- **Set of tasks**
1. Translate this sentence from the passage on the Wills and Inheritance Quality Scheme into French: "Will drafting is covered in day one, along with basic tax."
2. Reproduce the passage on the Wills and Inheritance Quality Scheme from "The aim of WIQS, according" to "more informed choices.".

- **Supplied text**
################
Instead, the Law Society is introducing a new Wills and Inheritance Quality Scheme (WIQS). The scheme was unveiled last week in a record-breaking webinar (easily outstripping previous Law Society webinars by attracting 719 listeners at its peak).
The aim of WIQS, according to the Law Society, is to differentiate those practitioners who know their codicil from their elbow from those who merely dabble, which should enable clients to make more informed choices.
The problem with writing Wills is that many perceive it to be easy to do and they don’t see why they should have to pay someone to fill in a form for them. As a result, more Wills are found to be invalid and more estates end up in court and on the front page of newspapers. This may be good news for contentious probate lawyers, but not so great news for clients.
In fact, Central Law Training (CLT), which is one of the UK’s leading legal training providers, runs a “private client conversion course”. This promises to “bring you to a basic level of competence in private client work in four days”. Will drafting is covered in day one, along with basic tax.
Can the WIQS really weed out these four-day wonders or, indeed, the non-private client lawyer who quickly drafts a Will for his client in a lunch-break? Arguably, these practitioners pose more risk to clients than the non-solicitor Will writers that the Law Society is so nervous about. At least these people are specialists in their field.
WIQS accredited firms will have to adhere to the “Law Society Wills and Inheritance Protocol”. This is an 83-page document, which very commendably requires solicitors to, among other things, respond to clients in a timely manner and take detailed attendance notes. In fact, WIQS accredited firms will need to have a written policy document on taking attendance notes - along with about 10 other written policy documents.
################
- **Record extracts**
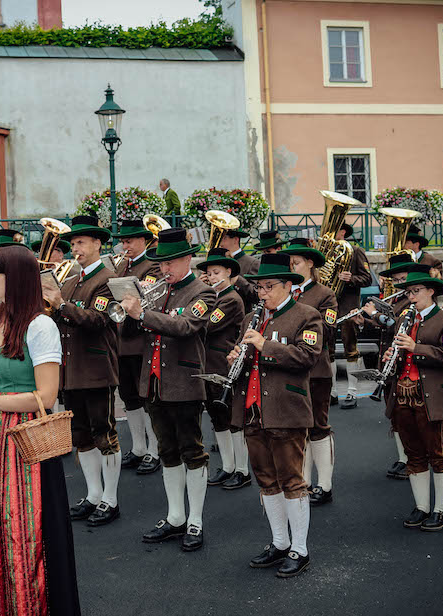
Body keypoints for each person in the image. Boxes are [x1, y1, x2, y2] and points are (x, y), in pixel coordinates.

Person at [0, 245, 83, 616]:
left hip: (27, 441)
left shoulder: (40, 326)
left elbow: (47, 396)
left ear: (11, 280)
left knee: (31, 534)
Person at [227, 253, 324, 577]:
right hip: (253, 409)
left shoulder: (306, 316)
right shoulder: (253, 318)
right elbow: (249, 361)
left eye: (269, 287)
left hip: (286, 410)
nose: (262, 293)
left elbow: (307, 357)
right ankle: (280, 542)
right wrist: (235, 359)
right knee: (266, 479)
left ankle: (300, 548)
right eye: (259, 287)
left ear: (287, 285)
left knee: (292, 480)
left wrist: (264, 344)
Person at [121, 228, 216, 552]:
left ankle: (196, 520)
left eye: (171, 262)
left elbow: (186, 326)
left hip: (185, 383)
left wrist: (143, 313)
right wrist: (133, 309)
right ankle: (176, 516)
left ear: (188, 258)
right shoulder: (159, 290)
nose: (165, 269)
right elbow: (134, 330)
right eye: (162, 263)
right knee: (167, 451)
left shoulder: (203, 292)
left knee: (192, 450)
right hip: (156, 383)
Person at [42, 215, 123, 527]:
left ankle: (111, 499)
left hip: (97, 368)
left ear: (97, 244)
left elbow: (97, 319)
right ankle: (93, 495)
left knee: (104, 434)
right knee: (81, 437)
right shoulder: (72, 280)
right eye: (73, 243)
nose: (75, 248)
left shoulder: (107, 279)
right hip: (72, 369)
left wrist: (61, 305)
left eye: (81, 242)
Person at [382, 269, 443, 531]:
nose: (411, 297)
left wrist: (415, 348)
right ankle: (422, 506)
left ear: (431, 291)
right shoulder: (405, 318)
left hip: (431, 396)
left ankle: (442, 510)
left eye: (416, 291)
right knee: (413, 454)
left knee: (438, 453)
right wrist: (391, 357)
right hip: (403, 393)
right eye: (408, 292)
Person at [283, 239, 338, 506]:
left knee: (318, 426)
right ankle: (301, 481)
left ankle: (324, 484)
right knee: (296, 427)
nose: (291, 265)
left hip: (316, 369)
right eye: (290, 261)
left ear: (310, 263)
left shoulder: (324, 294)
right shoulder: (283, 293)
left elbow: (326, 331)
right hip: (289, 369)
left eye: (297, 261)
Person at [356, 253, 421, 479]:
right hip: (389, 361)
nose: (401, 283)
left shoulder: (411, 301)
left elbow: (394, 325)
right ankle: (404, 457)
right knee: (394, 412)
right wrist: (364, 320)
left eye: (404, 279)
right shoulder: (394, 298)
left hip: (405, 363)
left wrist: (375, 313)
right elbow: (384, 328)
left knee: (405, 413)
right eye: (397, 279)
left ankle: (412, 458)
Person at [111, 219, 161, 475]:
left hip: (141, 340)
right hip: (122, 341)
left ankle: (155, 449)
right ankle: (139, 447)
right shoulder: (122, 266)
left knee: (145, 397)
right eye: (123, 241)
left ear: (144, 240)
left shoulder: (152, 266)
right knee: (129, 397)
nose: (125, 245)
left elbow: (146, 297)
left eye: (129, 240)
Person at [195, 248, 248, 489]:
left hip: (223, 364)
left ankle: (242, 469)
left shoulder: (230, 299)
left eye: (217, 272)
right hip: (208, 362)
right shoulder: (212, 296)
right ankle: (228, 466)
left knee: (232, 418)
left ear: (229, 272)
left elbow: (207, 325)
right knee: (218, 419)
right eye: (209, 273)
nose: (212, 277)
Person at [330, 223, 371, 410]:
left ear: (343, 232)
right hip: (329, 306)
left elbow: (367, 278)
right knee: (328, 349)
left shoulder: (355, 251)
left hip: (348, 306)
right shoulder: (326, 252)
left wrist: (351, 278)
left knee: (350, 348)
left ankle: (352, 391)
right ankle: (332, 391)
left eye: (333, 229)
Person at [221, 226, 260, 311]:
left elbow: (257, 296)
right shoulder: (218, 263)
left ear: (236, 240)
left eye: (224, 239)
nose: (220, 243)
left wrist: (238, 280)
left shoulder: (252, 263)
################
- **Solved tasks**
1. La rédaction de testaments est abordée dès le premier jour, avec les bases de la fiscalité.

2.
The aim of WIQS, according to the Law Society, is to differentiate those practitioners who know their codicil from their elbow from those who merely dabble, which should enable clients to make more informed choices.